Work to complete >> From the records below, write out verbatim every line between the line containing "family: Pteridaceae" and the line containing "scientific name: Terminalia amazonica", including both of those lines, and omit the pictures from your answer.

Input records >>
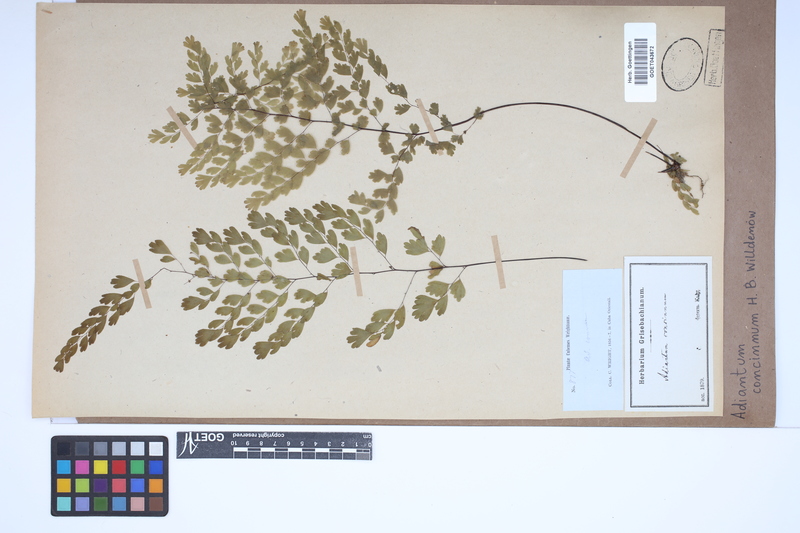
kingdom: Plantae
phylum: Tracheophyta
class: Polypodiopsida
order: Polypodiales
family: Pteridaceae
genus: Adiantum
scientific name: Adiantum concinnum
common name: Brittle maidenhair fern
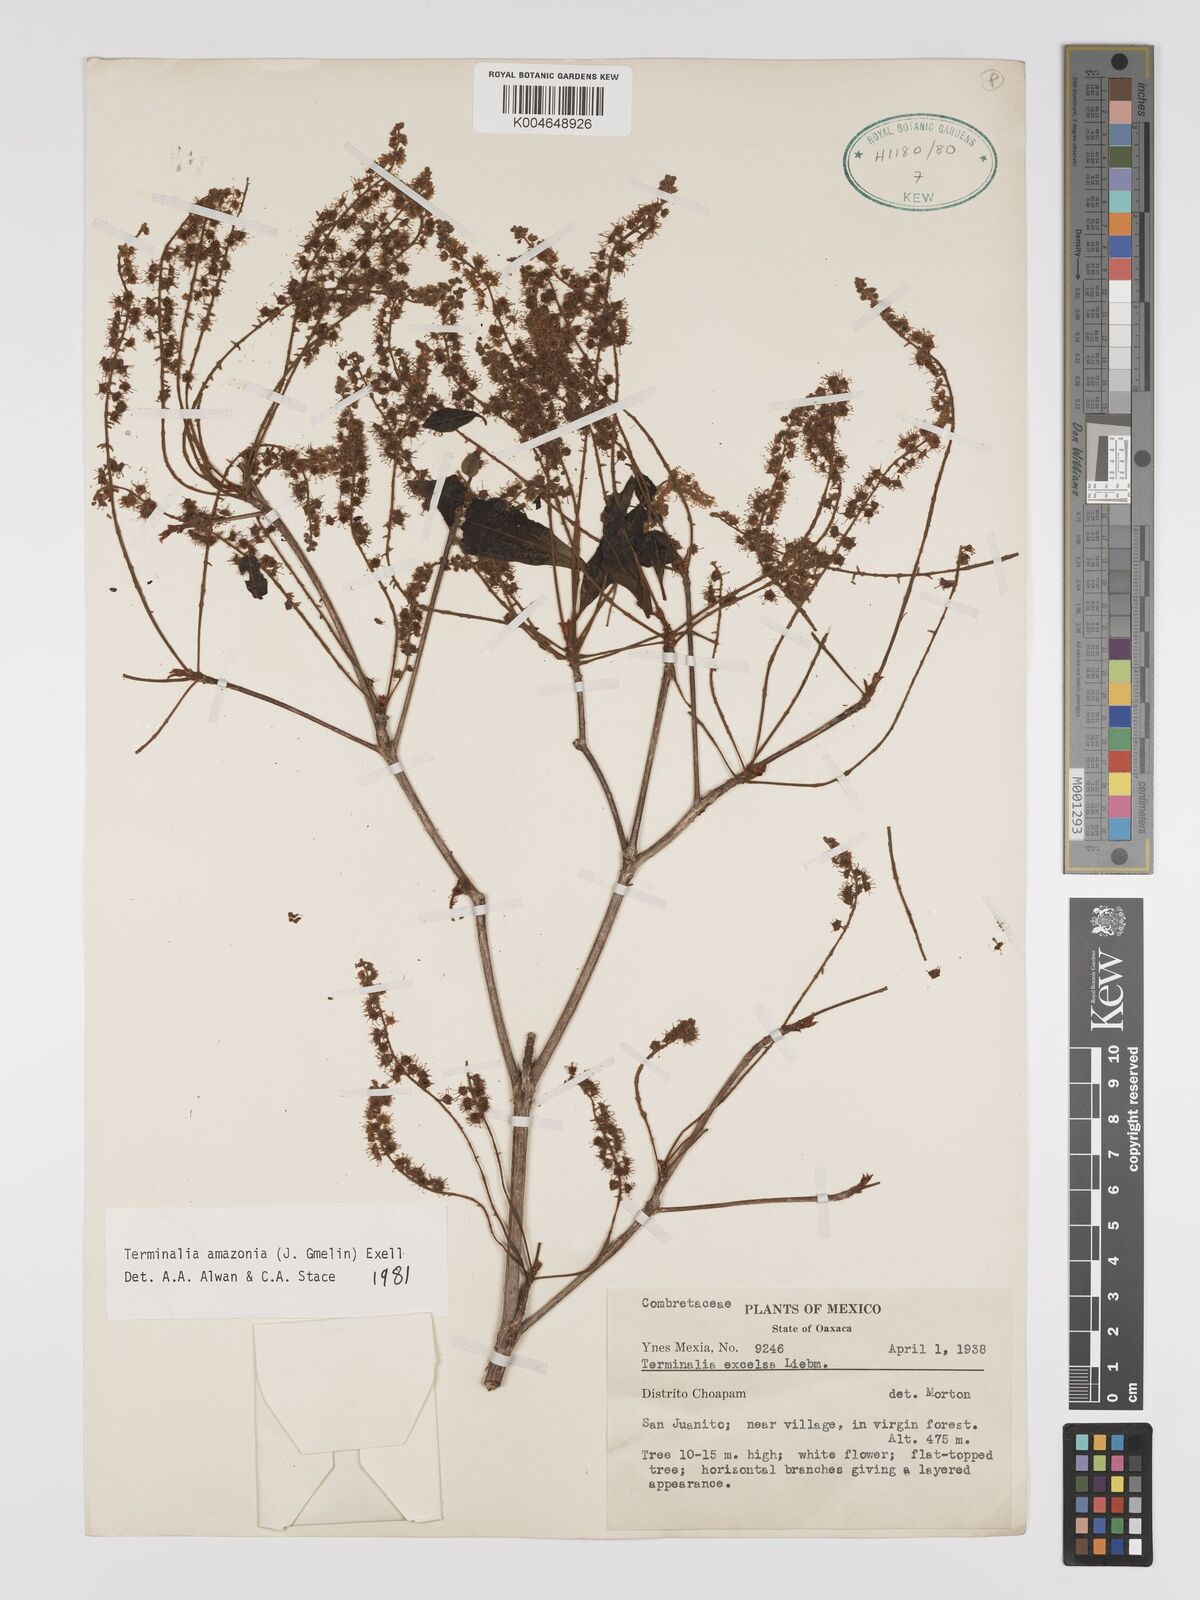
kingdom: Plantae
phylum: Tracheophyta
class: Magnoliopsida
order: Myrtales
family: Combretaceae
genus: Terminalia
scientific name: Terminalia amazonica
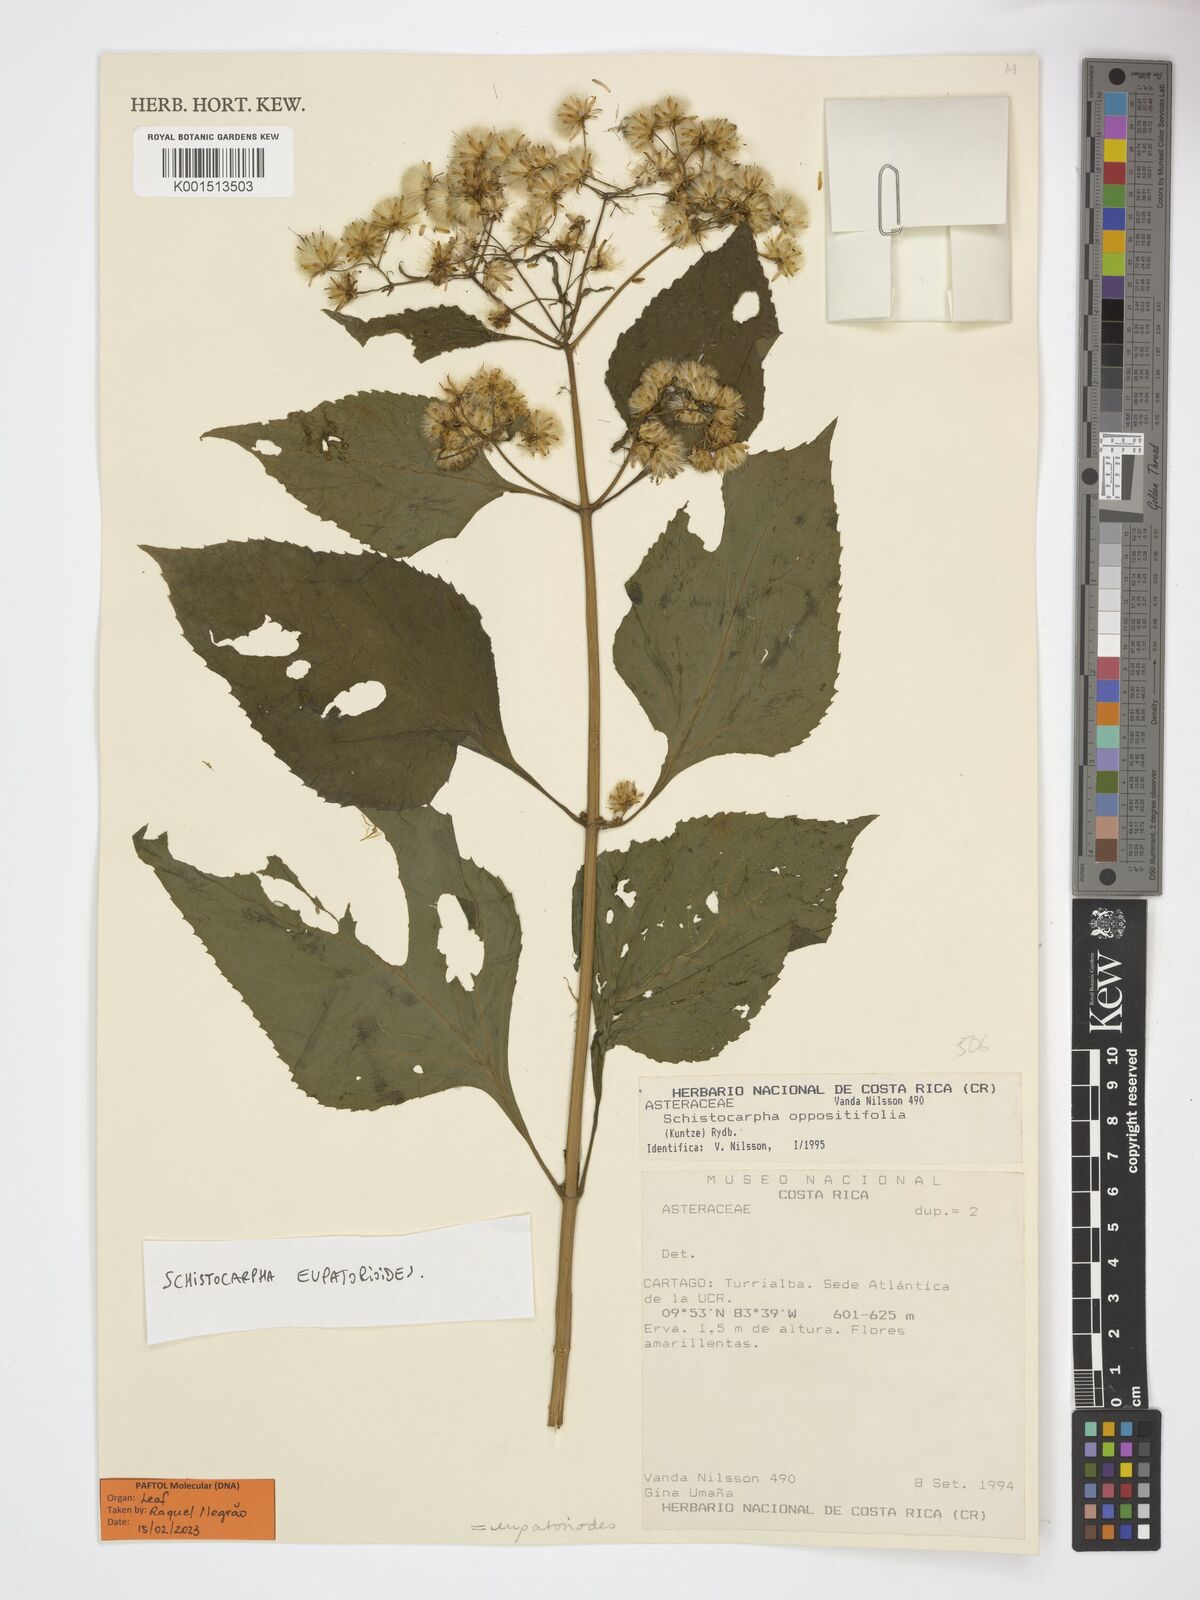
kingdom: Plantae
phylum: Tracheophyta
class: Magnoliopsida
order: Asterales
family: Asteraceae
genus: Schistocarpha
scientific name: Schistocarpha eupatorioides
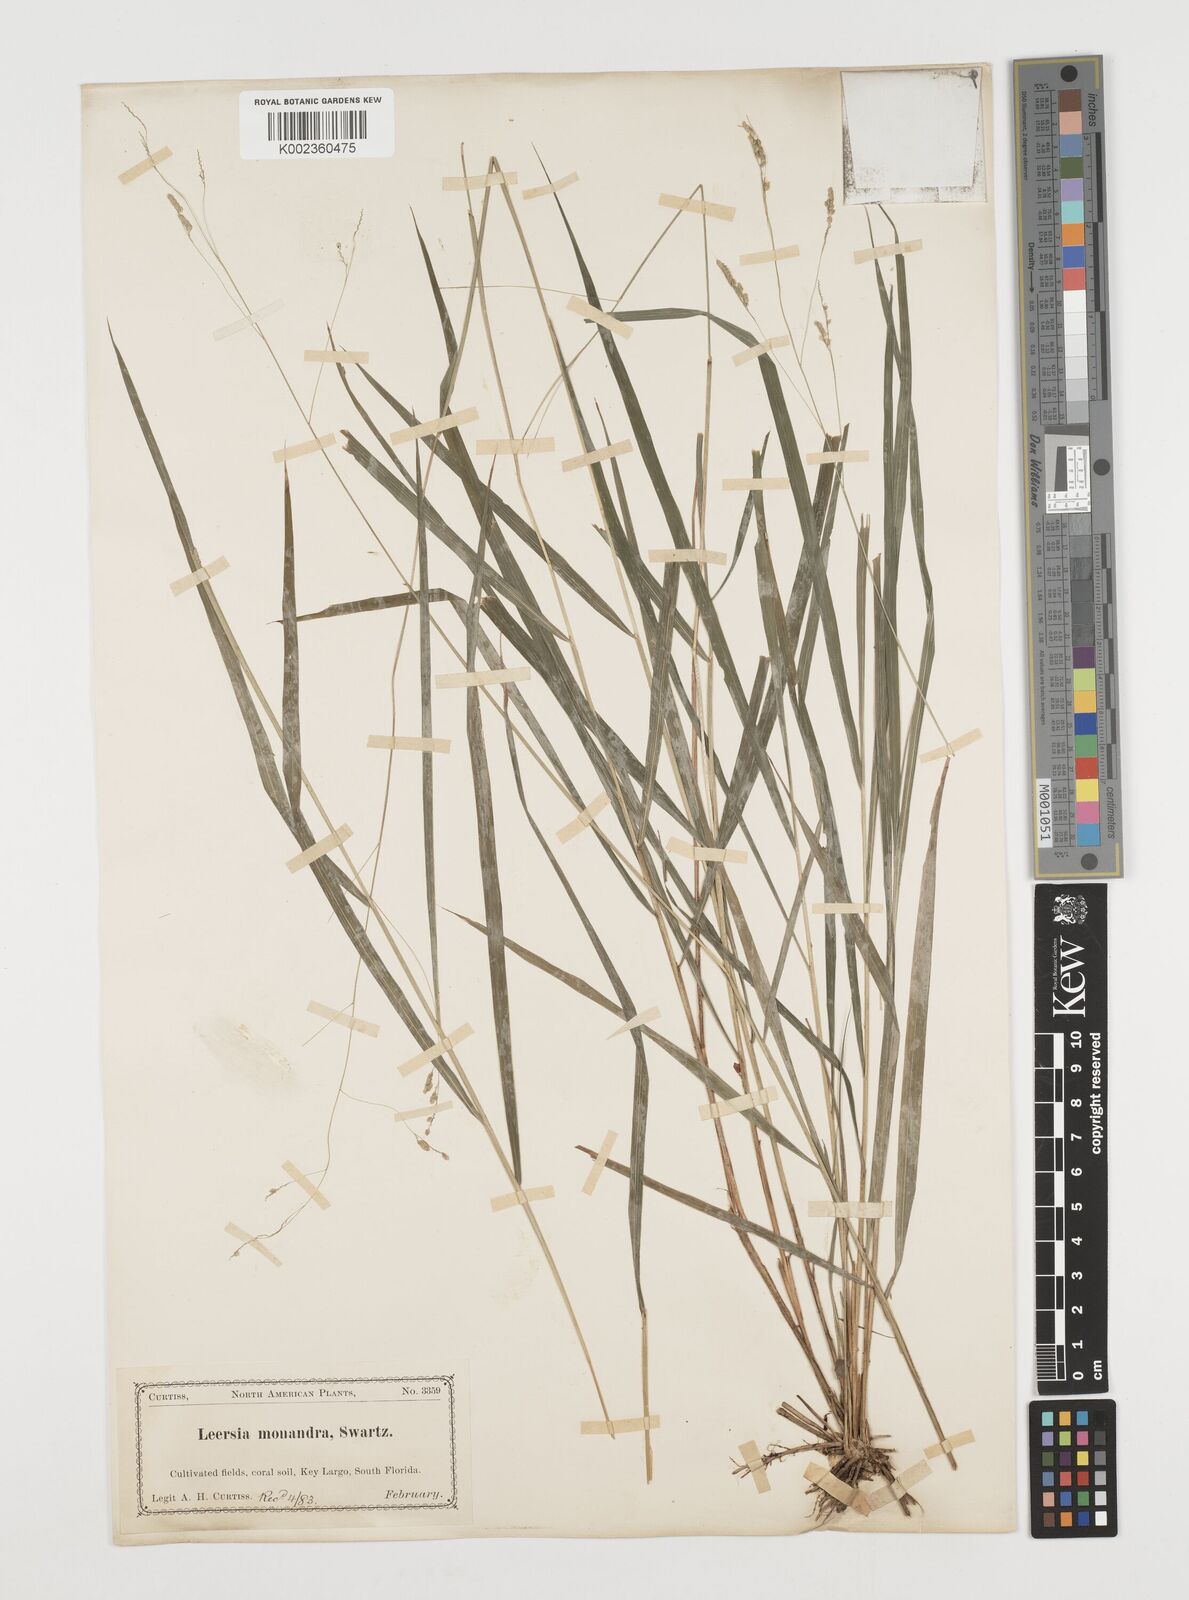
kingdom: Plantae
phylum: Tracheophyta
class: Liliopsida
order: Poales
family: Poaceae
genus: Leersia
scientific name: Leersia monandra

Finished answer >>
family: Pteridaceae
genus: Adiantum
scientific name: Adiantum concinnum
common name: Brittle maidenhair fern
kingdom: Plantae
phylum: Tracheophyta
class: Magnoliopsida
order: Myrtales
family: Combretaceae
genus: Terminalia
scientific name: Terminalia amazonica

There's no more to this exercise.